[Dataset entries]
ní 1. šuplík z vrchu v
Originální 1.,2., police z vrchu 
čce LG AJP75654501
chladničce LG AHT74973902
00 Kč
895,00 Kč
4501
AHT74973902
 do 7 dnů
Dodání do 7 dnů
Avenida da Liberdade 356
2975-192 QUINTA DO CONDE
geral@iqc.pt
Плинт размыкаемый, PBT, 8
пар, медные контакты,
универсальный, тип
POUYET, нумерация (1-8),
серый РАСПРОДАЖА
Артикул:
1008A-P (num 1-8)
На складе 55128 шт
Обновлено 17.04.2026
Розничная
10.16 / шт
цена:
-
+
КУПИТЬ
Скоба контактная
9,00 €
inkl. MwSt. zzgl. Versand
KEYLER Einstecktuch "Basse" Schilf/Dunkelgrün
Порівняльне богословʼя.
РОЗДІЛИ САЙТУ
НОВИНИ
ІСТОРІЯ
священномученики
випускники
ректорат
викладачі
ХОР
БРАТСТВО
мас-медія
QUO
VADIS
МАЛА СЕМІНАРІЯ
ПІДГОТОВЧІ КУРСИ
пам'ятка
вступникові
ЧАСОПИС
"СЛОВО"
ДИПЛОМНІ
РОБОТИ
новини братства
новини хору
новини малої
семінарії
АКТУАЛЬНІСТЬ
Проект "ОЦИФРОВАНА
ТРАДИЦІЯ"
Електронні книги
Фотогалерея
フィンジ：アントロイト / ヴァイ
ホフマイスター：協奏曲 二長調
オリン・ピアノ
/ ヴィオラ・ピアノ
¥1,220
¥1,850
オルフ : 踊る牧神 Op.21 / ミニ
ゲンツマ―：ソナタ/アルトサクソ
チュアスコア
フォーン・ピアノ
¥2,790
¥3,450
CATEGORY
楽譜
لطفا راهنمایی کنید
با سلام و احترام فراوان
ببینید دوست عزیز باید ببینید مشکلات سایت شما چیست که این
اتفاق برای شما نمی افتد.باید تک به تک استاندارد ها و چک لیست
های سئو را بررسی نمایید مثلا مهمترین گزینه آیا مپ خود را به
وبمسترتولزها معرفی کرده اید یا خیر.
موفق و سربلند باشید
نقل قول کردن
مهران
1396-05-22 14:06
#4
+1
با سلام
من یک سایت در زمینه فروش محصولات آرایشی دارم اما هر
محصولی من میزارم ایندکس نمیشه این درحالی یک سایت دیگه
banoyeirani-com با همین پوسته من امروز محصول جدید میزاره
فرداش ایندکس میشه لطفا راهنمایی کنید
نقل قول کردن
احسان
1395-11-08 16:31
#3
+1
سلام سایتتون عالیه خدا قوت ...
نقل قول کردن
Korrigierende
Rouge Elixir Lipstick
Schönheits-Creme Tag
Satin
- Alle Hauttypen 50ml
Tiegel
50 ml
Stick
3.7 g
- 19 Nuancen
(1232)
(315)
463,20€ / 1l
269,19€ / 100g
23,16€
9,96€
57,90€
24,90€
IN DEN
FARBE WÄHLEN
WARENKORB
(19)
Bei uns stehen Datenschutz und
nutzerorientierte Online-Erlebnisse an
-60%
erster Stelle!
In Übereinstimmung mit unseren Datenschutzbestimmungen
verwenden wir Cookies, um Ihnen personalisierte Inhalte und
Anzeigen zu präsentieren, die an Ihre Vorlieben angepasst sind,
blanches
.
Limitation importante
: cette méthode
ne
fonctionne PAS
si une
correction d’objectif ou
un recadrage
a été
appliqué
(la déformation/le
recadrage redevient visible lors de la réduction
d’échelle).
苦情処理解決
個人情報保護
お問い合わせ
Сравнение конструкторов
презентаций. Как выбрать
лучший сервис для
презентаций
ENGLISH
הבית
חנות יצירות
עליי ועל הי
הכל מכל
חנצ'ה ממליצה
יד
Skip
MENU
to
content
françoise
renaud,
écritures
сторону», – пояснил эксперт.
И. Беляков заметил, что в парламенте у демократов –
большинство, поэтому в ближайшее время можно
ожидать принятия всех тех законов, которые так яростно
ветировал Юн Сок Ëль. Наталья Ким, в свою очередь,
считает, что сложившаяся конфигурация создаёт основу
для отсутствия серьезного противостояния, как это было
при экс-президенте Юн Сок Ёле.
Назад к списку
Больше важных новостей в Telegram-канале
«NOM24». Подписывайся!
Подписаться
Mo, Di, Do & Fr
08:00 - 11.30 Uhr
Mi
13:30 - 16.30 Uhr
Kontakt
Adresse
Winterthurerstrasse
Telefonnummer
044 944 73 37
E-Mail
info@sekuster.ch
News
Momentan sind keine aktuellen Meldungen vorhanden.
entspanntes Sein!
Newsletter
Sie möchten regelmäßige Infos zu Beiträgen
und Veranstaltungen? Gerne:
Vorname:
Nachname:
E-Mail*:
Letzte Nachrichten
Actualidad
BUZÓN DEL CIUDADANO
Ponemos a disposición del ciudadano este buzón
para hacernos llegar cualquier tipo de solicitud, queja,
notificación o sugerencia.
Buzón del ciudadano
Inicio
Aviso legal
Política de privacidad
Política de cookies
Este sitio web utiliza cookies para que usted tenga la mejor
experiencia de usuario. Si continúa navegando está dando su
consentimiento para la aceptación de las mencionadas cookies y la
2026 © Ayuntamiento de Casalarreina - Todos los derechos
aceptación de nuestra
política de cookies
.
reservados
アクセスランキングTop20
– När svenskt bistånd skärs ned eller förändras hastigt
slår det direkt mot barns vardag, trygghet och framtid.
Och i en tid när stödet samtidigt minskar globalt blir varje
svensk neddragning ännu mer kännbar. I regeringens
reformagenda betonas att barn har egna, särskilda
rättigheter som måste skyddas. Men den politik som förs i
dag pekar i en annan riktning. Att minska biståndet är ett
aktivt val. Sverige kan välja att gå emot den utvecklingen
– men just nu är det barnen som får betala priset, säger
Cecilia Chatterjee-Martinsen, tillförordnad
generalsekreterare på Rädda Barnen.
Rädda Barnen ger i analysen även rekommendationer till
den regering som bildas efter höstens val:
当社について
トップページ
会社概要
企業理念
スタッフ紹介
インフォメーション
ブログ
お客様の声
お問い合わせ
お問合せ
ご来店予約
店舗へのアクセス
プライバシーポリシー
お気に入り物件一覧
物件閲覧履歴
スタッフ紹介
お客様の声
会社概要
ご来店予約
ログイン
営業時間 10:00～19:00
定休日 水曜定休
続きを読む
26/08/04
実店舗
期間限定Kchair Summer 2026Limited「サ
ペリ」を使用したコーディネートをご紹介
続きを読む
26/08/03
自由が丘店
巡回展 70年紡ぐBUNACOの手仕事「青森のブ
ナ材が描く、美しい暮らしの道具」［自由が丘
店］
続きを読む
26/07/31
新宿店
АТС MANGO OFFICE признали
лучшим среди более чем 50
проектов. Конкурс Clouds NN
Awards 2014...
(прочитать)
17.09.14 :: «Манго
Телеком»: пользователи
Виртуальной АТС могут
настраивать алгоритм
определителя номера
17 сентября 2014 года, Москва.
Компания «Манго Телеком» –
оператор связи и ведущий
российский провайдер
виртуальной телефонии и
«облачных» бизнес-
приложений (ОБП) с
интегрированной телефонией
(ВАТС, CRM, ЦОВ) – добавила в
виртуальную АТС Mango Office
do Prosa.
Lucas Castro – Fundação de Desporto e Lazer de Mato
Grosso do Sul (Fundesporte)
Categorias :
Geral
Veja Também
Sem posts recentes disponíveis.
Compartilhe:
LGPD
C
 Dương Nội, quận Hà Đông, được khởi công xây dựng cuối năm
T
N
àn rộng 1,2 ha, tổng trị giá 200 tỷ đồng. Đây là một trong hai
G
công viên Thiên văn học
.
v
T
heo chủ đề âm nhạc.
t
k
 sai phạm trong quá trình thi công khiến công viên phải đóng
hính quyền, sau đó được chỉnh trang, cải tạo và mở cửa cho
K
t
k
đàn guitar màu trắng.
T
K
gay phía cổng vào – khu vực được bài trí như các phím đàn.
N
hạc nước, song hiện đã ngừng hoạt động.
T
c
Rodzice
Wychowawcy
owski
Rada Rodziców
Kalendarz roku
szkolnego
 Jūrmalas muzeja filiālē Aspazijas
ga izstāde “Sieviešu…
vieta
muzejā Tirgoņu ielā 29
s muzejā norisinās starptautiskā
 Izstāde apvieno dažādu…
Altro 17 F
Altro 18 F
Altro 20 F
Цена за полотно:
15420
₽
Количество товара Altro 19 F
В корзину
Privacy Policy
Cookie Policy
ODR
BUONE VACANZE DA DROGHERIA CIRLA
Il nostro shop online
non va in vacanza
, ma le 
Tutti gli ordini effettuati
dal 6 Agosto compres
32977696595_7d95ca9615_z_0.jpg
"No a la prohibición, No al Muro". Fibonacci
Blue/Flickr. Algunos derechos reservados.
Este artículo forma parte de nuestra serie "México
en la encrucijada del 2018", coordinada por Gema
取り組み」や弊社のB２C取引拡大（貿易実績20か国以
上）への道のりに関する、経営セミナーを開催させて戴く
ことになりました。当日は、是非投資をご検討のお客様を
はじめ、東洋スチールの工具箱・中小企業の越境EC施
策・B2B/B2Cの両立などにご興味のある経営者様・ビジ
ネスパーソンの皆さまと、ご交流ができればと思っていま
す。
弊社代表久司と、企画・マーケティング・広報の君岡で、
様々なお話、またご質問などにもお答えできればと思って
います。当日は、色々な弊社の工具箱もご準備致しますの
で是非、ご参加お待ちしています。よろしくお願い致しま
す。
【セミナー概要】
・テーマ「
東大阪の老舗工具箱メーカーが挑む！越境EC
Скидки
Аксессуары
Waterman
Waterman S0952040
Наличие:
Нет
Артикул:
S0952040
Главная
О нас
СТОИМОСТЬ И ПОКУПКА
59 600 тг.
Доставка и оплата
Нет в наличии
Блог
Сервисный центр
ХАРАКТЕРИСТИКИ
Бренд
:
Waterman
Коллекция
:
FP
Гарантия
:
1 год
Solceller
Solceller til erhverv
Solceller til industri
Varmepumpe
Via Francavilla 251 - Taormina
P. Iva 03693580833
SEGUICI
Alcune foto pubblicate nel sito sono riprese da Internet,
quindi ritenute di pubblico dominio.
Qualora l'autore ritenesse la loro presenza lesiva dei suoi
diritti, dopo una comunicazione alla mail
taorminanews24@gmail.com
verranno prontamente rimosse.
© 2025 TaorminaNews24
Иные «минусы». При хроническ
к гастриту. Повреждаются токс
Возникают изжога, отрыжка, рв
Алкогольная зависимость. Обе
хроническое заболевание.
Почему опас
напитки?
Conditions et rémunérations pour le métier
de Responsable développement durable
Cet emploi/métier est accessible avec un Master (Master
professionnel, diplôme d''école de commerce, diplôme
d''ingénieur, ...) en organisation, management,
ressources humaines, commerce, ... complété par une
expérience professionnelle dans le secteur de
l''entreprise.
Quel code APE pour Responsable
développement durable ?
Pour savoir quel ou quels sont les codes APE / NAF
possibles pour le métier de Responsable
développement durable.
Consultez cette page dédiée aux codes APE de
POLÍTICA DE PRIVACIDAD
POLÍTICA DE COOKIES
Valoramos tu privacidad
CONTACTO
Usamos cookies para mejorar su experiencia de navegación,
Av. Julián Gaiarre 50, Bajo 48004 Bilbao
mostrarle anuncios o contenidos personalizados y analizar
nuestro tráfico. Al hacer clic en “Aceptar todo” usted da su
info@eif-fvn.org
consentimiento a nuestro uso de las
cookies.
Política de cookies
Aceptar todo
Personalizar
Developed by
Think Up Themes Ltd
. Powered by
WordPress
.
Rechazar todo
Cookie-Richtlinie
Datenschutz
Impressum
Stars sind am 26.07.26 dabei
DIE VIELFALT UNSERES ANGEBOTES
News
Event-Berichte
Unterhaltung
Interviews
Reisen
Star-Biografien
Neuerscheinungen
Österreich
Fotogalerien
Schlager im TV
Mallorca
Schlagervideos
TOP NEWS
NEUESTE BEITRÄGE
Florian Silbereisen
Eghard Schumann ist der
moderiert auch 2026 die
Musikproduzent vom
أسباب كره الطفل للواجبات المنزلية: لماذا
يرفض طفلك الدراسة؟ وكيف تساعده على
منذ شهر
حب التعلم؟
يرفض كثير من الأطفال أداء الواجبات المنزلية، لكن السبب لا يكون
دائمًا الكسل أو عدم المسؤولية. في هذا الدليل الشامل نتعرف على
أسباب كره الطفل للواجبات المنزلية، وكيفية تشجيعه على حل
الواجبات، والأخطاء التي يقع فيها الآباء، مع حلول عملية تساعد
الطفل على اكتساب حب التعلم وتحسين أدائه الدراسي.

* [REQUIRED WORK]: Reproduce the data verbatim, from the first line up to and including the line containing "اتفاق برای شما".

* [THE COMPLETED TASK]:
ní 1. šuplík z vrchu v
Originální 1.,2., police z vrchu 
čce LG AJP75654501
chladničce LG AHT74973902
00 Kč
895,00 Kč
4501
AHT74973902
 do 7 dnů
Dodání do 7 dnů
Avenida da Liberdade 356
2975-192 QUINTA DO CONDE
geral@iqc.pt
Плинт размыкаемый, PBT, 8
пар, медные контакты,
универсальный, тип
POUYET, нумерация (1-8),
серый РАСПРОДАЖА
Артикул:
1008A-P (num 1-8)
На складе 55128 шт
Обновлено 17.04.2026
Розничная
10.16 / шт
цена:
-
+
КУПИТЬ
Скоба контактная
9,00 €
inkl. MwSt. zzgl. Versand
KEYLER Einstecktuch "Basse" Schilf/Dunkelgrün
Порівняльне богословʼя.
РОЗДІЛИ САЙТУ
НОВИНИ
ІСТОРІЯ
священномученики
випускники
ректорат
викладачі
ХОР
БРАТСТВО
мас-медія
QUO
VADIS
МАЛА СЕМІНАРІЯ
ПІДГОТОВЧІ КУРСИ
пам'ятка
вступникові
ЧАСОПИС
"СЛОВО"
ДИПЛОМНІ
РОБОТИ
новини братства
новини хору
новини малої
семінарії
АКТУАЛЬНІСТЬ
Проект "ОЦИФРОВАНА
ТРАДИЦІЯ"
Електронні книги
Фотогалерея
フィンジ：アントロイト / ヴァイ
ホフマイスター：協奏曲 二長調
オリン・ピアノ
/ ヴィオラ・ピアノ
¥1,220
¥1,850
オルフ : 踊る牧神 Op.21 / ミニ
ゲンツマ―：ソナタ/アルトサクソ
チュアスコア
フォーン・ピアノ
¥2,790
¥3,450
CATEGORY
楽譜
لطفا راهنمایی کنید
با سلام و احترام فراوان
ببینید دوست عزیز باید ببینید مشکلات سایت شما چیست که این
اتفاق برای شما نمی افتد.باید تک به تک استاندارد ها و چک لیست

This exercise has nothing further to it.